Monthly Archive: December 2012

Cost Segregation

Cost Segregation is a tax savings strategy that in my view defies logic. The underlying theory supporting Cost Segregation is at best a stretch of the truth, and at worst, an outright deception.  Yet the US Tax Court decided in a 116 page July 27, 1997 opinion that Cost Segregation is legal.  For those who want read the case, here is the link:

So what is Cost Segregation and how can applying it to commercial real estate lower your income tax bill?  The concept started in the early 1970s with the very popular investment tax credit.  You purchase qualified property and you got the credit.  Special accelerated depreciation  rules were  enacted for this investment tax credit property and treasury regulations created a classification for real property called  “structural components”   The more structural components of a building you had, the larger the ITC and depreciation you could take.  Put a mortgage on the whole deal, put little of your own money down, and write off the interest as well.  It was a great deal while it lasted.

Now fast forward to 1986.  The Tax Reform Act that year repealed the ITC, and lengthened depreciation schedules.

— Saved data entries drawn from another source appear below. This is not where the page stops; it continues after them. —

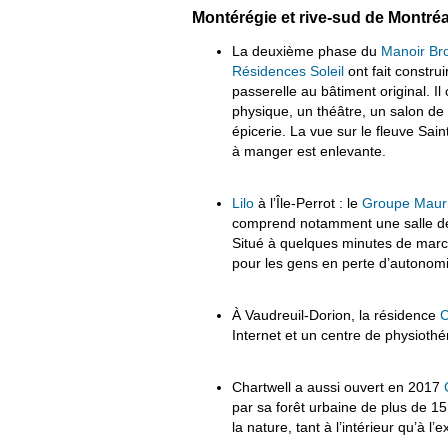
Montérégie et rive-sud de Montréa
La deuxième phase du
Manoir Br
Résidences Soleil
ont fait constru
passerelle au bâtiment original. I
physique, un théâtre, un salon de 
épicerie. La vue sur le fleuve Sain
à manger est enlevante.
Lilo
à l’Île-Perrot : le
Groupe Maur
comprend notamment une salle de 
Situé à quelques minutes de marche
pour les gens en perte d’autonomi
À Vaudreuil-Dorion, la résidence
C
Internet et un centre de physiothé
Chartwell a aussi ouvert en 2017
par sa forêt urbaine de plus de 1
la nature, tant à l’intérieur qu’à 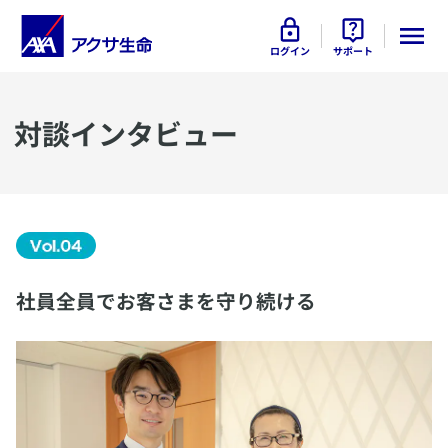
ログイン
サポート
​対談インタビュー
​社員全員でお客さまを守り続ける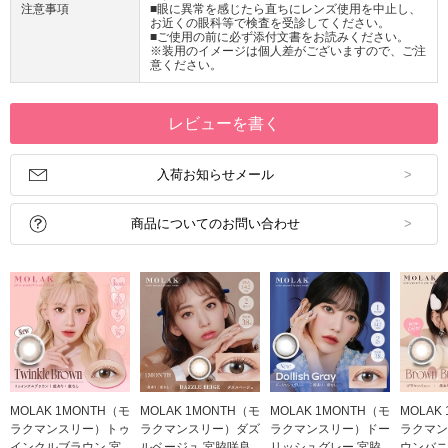
注意事項
■眼に異常を感じたら直ちにレンズ使用を中止し、
お近くの眼科等で検査を受診してください。
■ご使用の前に必ず添付文書をお読みください。
※装用のイメージは個人差がございますので、ご注
意ください。
レビューを書く
入荷お知らせメール
商品についてのお問い合わせ
MOLAK 1MONTH（モ
MOLAK 1MONTH（モ
MOLAK 1MONTH（モ
MOLAK
ラクマンスリー）トゥ
ラクマンスリー）ダズ
ラクマンスリー）ドー
ラクマン
インクルブラウン 宮
ルベージュ 宮脇咲良
リッシュグレー 宮脇
ウンバニ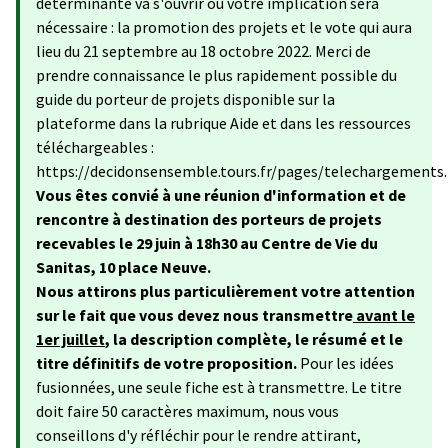
déterminante va s'ouvrir où votre implication sera
nécessaire : la promotion des projets et le vote qui aura
lieu du 21 septembre au 18 octobre 2022. Merci de
prendre connaissance le plus rapidement possible du
guide du porteur de projets disponible sur la
plateforme dans la rubrique Aide et dans les ressources
téléchargeables :
https://decidonsensemble.tours.fr/pages/telechargements.
Vous êtes convié à une réunion d'information et de
rencontre à destination des porteurs de projets
recevables le 29 juin à 18h30 au Centre de Vie du
Sanitas, 10 place Neuve.
Nous attirons plus particulièrement votre attention
sur le fait que vous devez nous transmettre
avant le
1er juillet
, la description complète, le résumé et le
titre définitifs de votre proposition.
Pour les idées
fusionnées, une seule fiche est à transmettre. Le titre
doit faire 50 caractères maximum, nous vous
conseillons d'y réfléchir pour le rendre attirant,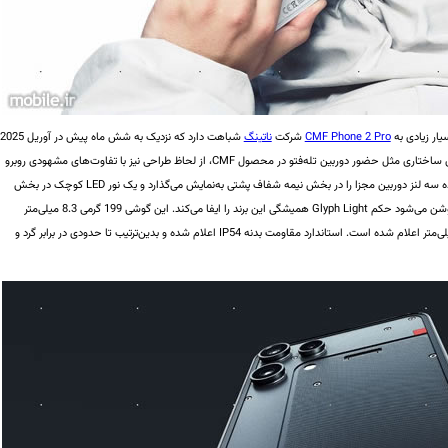
ار زیادی به
CMF Phone 2 Pro
شرکت
ناتینگ
شباهت دارد که نزدیک به شش ماه پیش در آوریل 2025
معرفی شده بود. در این میان البته جدا از برخی اختلاف‌های ساختاری مثل حضور دوربین تله‌فتو در محصول CMF، از لحاظ طراحی نیز با تفاوت‌های مشهودی روبرو
می‌شویم. این گوشی که در دو رنگ سفید و مشکی ارائه شده سه لنز دوربین مجزا را در بخش نیمه شفاف پشتی به‌نمایش می‌گذارد و یک نور LED‌ کوچک در بخش
پایینی که در برخی شرایط مثل دریافت نوتیفیکیشن جدید روشن می‌شود حکم Glyph Light همیشگی این برند را ایفا می‌کند. این گوشی 199 گرمی 8.3 میلی‌متر
ضخامت داشته و طول و عرض آن نیز به‌تریتب 164 و 78 میلی‌متر اعلام شده است. استاندارد مقاومت بدنه IP54 اعلام شده و بدین‌ترتیب تا حدودی در برابر گرد و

All of a sudden commercial property gets a 31 year life rather than 19.  (Just so you know, it’s 39 years now).  To make matters worse, passive real estate losses were eliminated as offset to ordinary income.  Almost overnight with no ITC and dramatically reduced depreciation, commercial real estate generated little annual tax benefit.  Taxpayers looked to their CPAs for relief.   CPAs began to look for a tax savings strategy and sure enough, the tax professionals discovered, or uncovered I should say, “component” classification of a building.  Furthermore, by “segregating” certain parts of a building into categories of movable property, the CPAs and Structural Engineers came up a way to legally circumvent in my opinion the congressional intent of the 1986 reform act.  With the US Tax Court eventually giving its blessing, and the IRS  acquiescing, a multibillion dollar Cost Segregation analysis industry was born to “segregate out” the cost of the tangible portion of a building.   With about $15k in hand, and a good engineering analysis the CPAs were able to confidently and legally rapidly depreciate substantial parts of commercial buildings on annual tax returns.

Let’s take a look at an example of how this works.  Let’s say you all purchase a commercial property for $30M (not including land) which has already been leased with triple net tenants prior to completion.  Without the benefit of a Cost Segregation analysis, you would be required to depreciate this baby over 39 1/2 years or approximately $759,494 a year as a write off.  However with Cost Segregation, you are able to write off some of the asset at a much faster rate which could save you millions in taxes over the life of the building.  How much you can write off at the rapid rate and how much tax you can save depends on how sophisticated an engineering analysis you can provide to the IRS.

What are my thoughts?  Congress should simply enact legislation to allow for rapid depreciation of a certain percentage of real property and do away with all this “cost segregation”.  For example, Congress could estimate the average tax savings at the national level of cost segregation.  Then all taxpayers could elect a safe harbor percentage of their newly purchased building for rapid depreciation.   Or in the alternative, Congress could change 39 years of misery into a very acceptable 20 year happy deal.   Very simple, very easy; but that would be too easy and too simple.  And as we all know, there is nothing easy or simple about the United States Income Tax Code.  And one more thing please:  Due to the complex nature of cost segregation analysis consult your tax professional before trying this on your own.